● **Task directions**: In the beer blog post below, how high up was the writer's drinking spot at Redmires Reservoir?

# start of Document

BadPoo | an assortment of words about beer

Archive for August 2010

Happy coincidences are one of life’s small, unappreciated pleasures, usually drowned out by people screeching about unhappy coincidences: buses coming in threes, running into an ex with a year-long grudge against you, discovering that your girlfriend is just as submissive in the bedroom as you are so your soul is crushed as you realise the rest of your sexual life story will consist of two people laid politely asking if it’s okay to timidly fondle. That kind of thing.

To counteract this wall of whinging I’ll tell you the tale of how today’s challenge came together, and it’s a tale of a happy coincidence. When we came up with the idea for this, one of my first ideas was to have a drink away from people, out of the normal settings, somewhere very much on my own.

The aim was to discover what it feels like to have a beer when you’re truly alone. Sitting in an empty bar in the afternoon is one thing, drinking at home alone is another, but being miles from the nearest human being while you have a beer? That’s something I’d never done. Visions of Ranulph Fiennes gulping down a can of Tennants at 19,000 feet flashed before my eyes. I’m sure Ellen MacArthur kept a sly quart of gin tucked away somewhere as she bounded across the Pacific. I could be next. The only problem is I only had one day to do it.

So how far from mankind could I get in one day? I mused over wandering up to Darwen Tower, or finding a gym in a Scottish town. Happy coincidence saved me from this choice when I realised that on the weekend we’d be starting this challenge, I’d already organised going to Sheffield and I had a day to spare in the area. You only have to go five miles out of the centre to find yourself in the Peak District. For mile upon mile, up there you’re in splendid isolation.

Whipping out the virtual map, it became clear that with a good few hours walking I could be atop a hill in the back of beyond with the only other humans in range being other idiots going to desperate lengths to drink in solitude. And so off to the shores of Redmires Reservoir I went. 13 mostly circular miles to get there, 1,073 feet in the sky, 5 pints on the way and 2 drought-stricken puddles to look at when I got there.

As an aside, the walk up the hill from the west to reach this point was unwittingly one of the best choices I’ve made for a walk in a long time, as the path cuts across the ridge of a valley and lets you see miles of forest. The weather was kind to me which was fortunate as I’d gone dressed like one of the halfwits that Michael Burke casually slags off on 999 for attempting a hill walk dressed like a bedraggled Ian Brown.

Co-Op Honey Ale

Co-Op Honey Ale, a beer which resembles honey much as Stalin resembles compassion.

# end of Document
# start of Supplied material

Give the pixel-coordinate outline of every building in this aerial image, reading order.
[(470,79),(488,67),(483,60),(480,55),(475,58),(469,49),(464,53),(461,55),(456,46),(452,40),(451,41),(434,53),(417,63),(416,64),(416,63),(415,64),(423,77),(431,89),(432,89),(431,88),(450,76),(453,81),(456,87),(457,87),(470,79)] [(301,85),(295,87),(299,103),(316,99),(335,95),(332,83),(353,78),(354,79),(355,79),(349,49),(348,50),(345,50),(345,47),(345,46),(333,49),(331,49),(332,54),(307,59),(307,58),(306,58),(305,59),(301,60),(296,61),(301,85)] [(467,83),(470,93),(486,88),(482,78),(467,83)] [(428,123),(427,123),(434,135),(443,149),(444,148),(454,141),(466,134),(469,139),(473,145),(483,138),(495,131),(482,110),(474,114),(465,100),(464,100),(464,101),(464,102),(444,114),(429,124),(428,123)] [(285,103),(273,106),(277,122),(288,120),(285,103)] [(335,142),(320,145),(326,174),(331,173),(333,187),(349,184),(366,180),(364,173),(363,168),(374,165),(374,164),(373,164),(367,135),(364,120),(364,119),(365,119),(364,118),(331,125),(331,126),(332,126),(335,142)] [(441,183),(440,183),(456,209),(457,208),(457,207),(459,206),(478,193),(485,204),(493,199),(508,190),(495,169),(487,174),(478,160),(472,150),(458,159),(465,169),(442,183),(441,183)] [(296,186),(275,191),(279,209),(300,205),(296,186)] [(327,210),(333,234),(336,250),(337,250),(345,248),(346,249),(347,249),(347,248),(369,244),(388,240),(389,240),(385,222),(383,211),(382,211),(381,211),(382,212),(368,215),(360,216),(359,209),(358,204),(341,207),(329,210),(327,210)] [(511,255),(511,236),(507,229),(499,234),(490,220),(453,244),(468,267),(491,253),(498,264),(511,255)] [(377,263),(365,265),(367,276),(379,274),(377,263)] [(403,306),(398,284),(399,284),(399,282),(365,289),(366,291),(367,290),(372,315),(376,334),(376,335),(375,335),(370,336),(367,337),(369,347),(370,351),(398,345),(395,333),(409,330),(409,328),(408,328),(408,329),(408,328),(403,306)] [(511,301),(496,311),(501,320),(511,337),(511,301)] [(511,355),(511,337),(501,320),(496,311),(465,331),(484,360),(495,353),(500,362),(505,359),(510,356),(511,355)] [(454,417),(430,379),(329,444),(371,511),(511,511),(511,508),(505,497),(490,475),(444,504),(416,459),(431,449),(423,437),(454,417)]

# end of Supplied material

● **The answer**: 1,073 feet